= Beginning of Section =
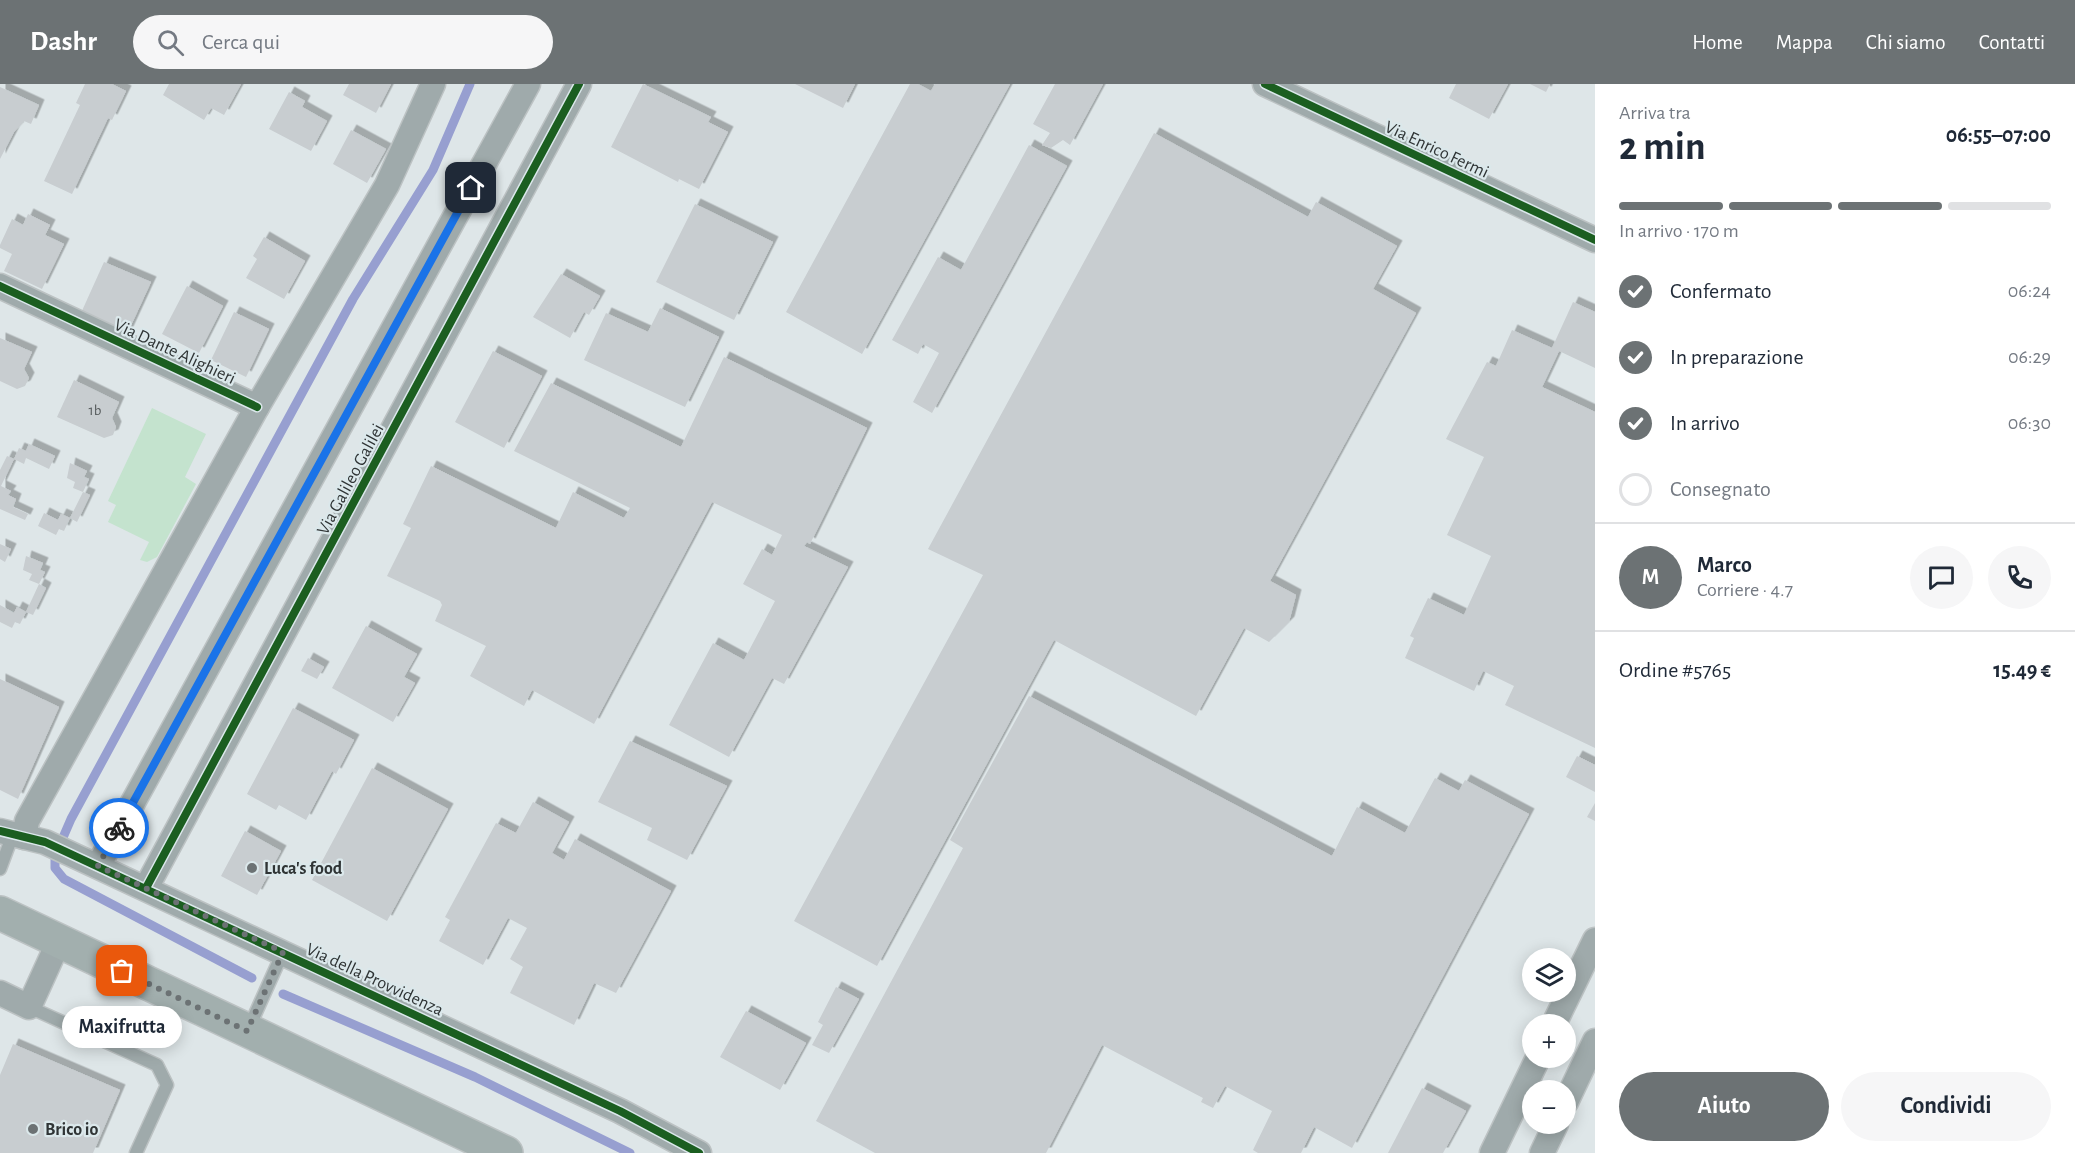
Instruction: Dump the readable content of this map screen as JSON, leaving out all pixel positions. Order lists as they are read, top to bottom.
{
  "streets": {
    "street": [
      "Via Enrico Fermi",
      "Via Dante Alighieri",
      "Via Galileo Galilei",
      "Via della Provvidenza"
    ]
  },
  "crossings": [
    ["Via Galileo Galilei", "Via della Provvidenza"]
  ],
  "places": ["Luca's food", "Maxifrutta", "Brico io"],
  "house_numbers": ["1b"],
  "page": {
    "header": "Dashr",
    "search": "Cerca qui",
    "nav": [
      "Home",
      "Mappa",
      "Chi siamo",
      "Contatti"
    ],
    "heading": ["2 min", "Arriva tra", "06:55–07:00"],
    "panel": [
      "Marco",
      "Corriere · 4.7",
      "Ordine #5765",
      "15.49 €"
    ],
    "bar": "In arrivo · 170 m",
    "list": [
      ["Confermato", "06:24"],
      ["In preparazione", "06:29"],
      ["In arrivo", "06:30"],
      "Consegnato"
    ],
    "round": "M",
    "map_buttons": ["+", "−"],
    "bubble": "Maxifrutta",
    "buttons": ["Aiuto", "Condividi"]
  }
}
= End of Section =
Work required |
With the pictures left out, write out all of the data exactly.

Response to the task |
Instruction: Dump the readable content of this map screen as JSON, leaving out all pixel positions. Order lists as they are read, top to bottom.
{
  "streets": {
    "street": [
      "Via Enrico Fermi",
      "Via Dante Alighieri",
      "Via Galileo Galilei",
      "Via della Provvidenza"
    ]
  },
  "crossings": [
    ["Via Galileo Galilei", "Via della Provvidenza"]
  ],
  "places": ["Luca's food", "Maxifrutta", "Brico io"],
  "house_numbers": ["1b"],
  "page": {
    "header": "Dashr",
    "search": "Cerca qui",
    "nav": [
      "Home",
      "Mappa",
      "Chi siamo",
      "Contatti"
    ],
    "heading": ["2 min", "Arriva tra", "06:55–07:00"],
    "panel": [
      "Marco",
      "Corriere · 4.7",
      "Ordine #5765",
      "15.49 €"
    ],
    "bar": "In arrivo · 170 m",
    "list": [
      ["Confermato", "06:24"],
      ["In preparazione", "06:29"],
      ["In arrivo", "06:30"],
      "Consegnato"
    ],
    "round": "M",
    "map_buttons": ["+", "−"],
    "bubble": "Maxifrutta",
    "buttons": ["Aiuto", "Condividi"]
  }
}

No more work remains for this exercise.